The Manchester derby


So, today was fun. It was the Manchester derby.

Some explanation is needed. In the English Premier League, this is one of the biggest of all derby games (when two teams from the same city play each other). And at the moment, arguably the two best teams in the country are the two Manchester clubs. City in blue; United in red.

I was born in Manchester and my family tradition is blue. The city is pretty much evenly divided, blue and red. But since the early 1970s, United have had the upper hand much of the time. And since the 1990s, they had it pretty much all the time. City maintained a strong support base, but ended up yo-yoing from the top flight to the second tier of English football. And then, in 1998, they plummeted to the third tier.

Still, their support remained strong and committed. I saw a lot of games that season, mostly away. The football was dire, but the occasions were great. As a supporter it was great to go to the smaller grounds of lower-ranking clubs, where a visit from City was like a mini-cup-final. There were many low points though. 3-0 defeat away to Reading at the horrible Elm Park. 1-0 defeat away to Wycombe Wanderers mid week. And 0-0 at the dull Manor Ground to Oxford United.

Today’s game was a first for me, though. A first visit to enemy territory. Old Trafford. Back in the late 1990s City had a player from old East Germany, Uwe Rosler. He was a hero. There’s a famous City chant about Uwe’s grandad bombing Old Trafford (it was hit in 1941). Such is the feeling of the City fans towards their rivals.

I was a guest of Ben Smith of Concha y Toro, who are one of the many sponsors of Manchester United – their official wine brand. He managed to score a couple of tickets (these are pretty much impossible to get), and so we flew up for the day. It’s kind of ironic. The joke goes that most Manchester United fans, drawn by the success of the club, have no connection with Manchester, and many of them live in London. Here I was, doing the United fan cliche of flying to the game from down south, as a City fan.

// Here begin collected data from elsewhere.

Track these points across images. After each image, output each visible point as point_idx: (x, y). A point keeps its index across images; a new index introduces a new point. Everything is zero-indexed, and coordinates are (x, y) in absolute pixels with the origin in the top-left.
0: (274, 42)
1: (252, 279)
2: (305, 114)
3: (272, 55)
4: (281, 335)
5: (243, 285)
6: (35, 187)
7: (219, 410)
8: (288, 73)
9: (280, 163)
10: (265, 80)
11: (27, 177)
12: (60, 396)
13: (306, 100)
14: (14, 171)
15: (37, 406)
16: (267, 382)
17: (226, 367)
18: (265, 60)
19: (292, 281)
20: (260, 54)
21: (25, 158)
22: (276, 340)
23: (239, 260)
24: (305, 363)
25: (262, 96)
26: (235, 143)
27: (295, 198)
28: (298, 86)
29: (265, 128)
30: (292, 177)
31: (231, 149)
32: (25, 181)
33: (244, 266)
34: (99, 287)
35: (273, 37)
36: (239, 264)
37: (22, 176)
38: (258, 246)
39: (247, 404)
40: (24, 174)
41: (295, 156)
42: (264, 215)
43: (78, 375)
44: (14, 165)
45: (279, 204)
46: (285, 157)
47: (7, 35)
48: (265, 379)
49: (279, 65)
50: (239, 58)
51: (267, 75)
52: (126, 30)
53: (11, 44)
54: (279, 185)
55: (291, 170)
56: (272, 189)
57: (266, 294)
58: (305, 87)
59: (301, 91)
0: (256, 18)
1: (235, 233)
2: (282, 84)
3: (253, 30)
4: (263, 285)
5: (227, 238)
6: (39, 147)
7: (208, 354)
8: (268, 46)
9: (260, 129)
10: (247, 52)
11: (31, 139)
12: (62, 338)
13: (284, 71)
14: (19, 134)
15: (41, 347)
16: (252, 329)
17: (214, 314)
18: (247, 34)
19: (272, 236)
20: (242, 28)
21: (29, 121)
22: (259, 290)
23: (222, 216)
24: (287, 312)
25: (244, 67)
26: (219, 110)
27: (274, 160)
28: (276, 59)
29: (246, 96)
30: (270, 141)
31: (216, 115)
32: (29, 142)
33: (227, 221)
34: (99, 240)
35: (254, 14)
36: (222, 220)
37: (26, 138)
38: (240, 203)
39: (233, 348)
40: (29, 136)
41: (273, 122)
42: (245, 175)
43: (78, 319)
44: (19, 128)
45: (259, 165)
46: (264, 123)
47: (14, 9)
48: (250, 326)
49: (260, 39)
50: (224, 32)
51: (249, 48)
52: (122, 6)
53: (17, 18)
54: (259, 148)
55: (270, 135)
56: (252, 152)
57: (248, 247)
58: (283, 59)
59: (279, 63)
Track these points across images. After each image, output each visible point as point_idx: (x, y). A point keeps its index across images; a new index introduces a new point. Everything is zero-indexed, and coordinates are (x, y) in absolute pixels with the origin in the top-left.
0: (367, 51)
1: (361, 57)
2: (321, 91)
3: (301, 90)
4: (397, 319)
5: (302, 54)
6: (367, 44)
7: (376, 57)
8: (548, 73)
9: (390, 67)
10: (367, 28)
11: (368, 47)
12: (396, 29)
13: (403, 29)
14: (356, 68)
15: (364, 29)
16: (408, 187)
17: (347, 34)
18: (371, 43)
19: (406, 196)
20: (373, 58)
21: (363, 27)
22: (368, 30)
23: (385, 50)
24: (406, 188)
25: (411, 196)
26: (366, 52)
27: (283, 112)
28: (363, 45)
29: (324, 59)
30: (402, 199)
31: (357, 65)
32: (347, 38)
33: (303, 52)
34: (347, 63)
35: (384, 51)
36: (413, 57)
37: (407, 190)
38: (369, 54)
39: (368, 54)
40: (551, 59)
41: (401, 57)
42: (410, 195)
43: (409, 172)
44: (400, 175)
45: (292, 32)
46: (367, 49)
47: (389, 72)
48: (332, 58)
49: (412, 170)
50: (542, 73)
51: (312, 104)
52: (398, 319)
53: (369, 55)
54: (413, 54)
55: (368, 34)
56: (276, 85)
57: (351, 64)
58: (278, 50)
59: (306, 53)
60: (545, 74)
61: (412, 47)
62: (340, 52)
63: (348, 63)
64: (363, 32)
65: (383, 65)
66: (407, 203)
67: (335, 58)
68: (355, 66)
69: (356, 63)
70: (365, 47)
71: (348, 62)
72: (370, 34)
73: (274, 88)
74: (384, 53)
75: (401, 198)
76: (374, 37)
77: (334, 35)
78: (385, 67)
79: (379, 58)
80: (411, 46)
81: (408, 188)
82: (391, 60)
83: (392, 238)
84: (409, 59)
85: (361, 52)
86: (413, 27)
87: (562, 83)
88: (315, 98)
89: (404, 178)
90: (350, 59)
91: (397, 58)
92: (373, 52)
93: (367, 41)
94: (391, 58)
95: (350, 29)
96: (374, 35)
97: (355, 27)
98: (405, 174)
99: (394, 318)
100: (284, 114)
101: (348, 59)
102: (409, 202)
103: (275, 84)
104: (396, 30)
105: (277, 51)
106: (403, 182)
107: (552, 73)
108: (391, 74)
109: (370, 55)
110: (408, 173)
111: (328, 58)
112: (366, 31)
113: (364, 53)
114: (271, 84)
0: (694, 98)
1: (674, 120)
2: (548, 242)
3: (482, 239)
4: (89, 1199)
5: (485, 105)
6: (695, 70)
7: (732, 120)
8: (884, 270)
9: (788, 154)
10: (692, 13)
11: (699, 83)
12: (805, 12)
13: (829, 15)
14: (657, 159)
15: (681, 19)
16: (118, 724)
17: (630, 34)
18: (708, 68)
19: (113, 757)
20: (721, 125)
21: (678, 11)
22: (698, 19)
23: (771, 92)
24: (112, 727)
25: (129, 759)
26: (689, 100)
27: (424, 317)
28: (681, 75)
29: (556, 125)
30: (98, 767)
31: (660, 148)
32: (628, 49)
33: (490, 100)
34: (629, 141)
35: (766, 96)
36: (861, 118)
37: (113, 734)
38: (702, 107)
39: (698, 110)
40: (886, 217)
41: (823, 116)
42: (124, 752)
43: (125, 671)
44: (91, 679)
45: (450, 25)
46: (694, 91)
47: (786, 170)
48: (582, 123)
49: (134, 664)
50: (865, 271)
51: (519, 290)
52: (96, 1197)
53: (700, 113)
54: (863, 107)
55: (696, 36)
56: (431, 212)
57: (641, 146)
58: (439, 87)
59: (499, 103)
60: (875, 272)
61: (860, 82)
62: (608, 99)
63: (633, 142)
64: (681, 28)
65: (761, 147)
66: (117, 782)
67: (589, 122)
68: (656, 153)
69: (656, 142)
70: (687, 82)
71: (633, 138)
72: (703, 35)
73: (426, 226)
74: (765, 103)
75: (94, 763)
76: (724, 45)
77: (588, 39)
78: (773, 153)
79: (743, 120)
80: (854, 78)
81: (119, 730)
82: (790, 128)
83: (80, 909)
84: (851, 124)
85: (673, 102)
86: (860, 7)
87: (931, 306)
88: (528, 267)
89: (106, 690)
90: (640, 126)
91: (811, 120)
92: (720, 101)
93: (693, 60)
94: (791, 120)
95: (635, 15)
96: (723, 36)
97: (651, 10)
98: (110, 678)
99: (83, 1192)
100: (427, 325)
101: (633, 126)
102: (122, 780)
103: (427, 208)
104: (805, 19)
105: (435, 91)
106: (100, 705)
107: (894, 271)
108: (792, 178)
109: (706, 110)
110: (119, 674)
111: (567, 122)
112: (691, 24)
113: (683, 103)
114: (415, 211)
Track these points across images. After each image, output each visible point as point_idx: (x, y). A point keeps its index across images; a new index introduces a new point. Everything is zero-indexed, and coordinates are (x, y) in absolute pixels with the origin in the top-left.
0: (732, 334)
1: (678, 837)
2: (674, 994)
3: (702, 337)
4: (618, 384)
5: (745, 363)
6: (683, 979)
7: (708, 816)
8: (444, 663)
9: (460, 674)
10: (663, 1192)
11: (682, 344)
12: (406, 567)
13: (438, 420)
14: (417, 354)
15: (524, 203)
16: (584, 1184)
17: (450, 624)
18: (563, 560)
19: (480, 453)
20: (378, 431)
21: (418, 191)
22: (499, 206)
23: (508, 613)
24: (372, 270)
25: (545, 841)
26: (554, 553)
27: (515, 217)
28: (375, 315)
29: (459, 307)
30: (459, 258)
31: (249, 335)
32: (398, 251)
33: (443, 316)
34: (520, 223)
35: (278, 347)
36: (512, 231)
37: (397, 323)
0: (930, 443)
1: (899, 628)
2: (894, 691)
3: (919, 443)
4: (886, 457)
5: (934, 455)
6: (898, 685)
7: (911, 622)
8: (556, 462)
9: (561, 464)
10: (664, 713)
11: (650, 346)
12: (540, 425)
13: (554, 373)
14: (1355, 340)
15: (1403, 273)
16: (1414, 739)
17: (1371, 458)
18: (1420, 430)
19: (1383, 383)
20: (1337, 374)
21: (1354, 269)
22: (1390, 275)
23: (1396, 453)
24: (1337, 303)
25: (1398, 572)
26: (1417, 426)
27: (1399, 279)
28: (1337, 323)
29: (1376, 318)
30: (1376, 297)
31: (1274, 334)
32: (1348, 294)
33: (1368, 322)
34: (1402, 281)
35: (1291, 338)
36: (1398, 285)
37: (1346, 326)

We were seated high up in the gods in the east stand. Old Trafford is a vast stadium, made to feel even more vast by its uneven development. Twickenham (the rugby venue) is bigger (82000 versus 75000 capacity), but feels smaller because of the way that it’s built, with all stands the same size, so the ground has a coherence. Same with Wembley. Old Trafford has two stands with three tiers, but because of the way the roof overhangs, you don’t have a full view of  the rest of the stadium. It takes a while to get used to.

The game? It was pretty good, but ended up a 0-0 draw. I know this sounds boring, but it was a really engaging encounter. Both sides were well organized and cancelled each other out a bit. I think this report has it about right.

I was a little relieved at the result, to be honest. You see: I am one of those sad individuals who supports a sports team and cares about the outcome, even though I know this is silly on many levels. So had City scored, it would have been hard for me to contain my excitement, and even though football grounds are pretty safe places these days, it’s appallingly bad form to sit in the home area and cheer the away team.

On another level, though, following sports is fairly harmless and creates an interest. It’s something you can share with others. And, as with life, the outcome is entirely unpredictable. There’s the ever-attendant risk of failure, as well as the hope of success. It captures some of the emotions of real life in a different context. Today’s game was also a lovely break from real life: a chance to switch off and focus on something entirely different for a while. As for a wine connection? As with sport, with wine there is no guaranteed outcome. Whatever your competence level, whatever degree of winemaking ability, there is the vintage, which is beyond human control. Every year is akin to a fresh game. You can only deal with what is in front of you. Whatever the past form, there is always the opportunity for the underdog to cause a shock. Form comes and goes. Old stars fade; new ones emerge. And it is tremendous fun watching this all unfold.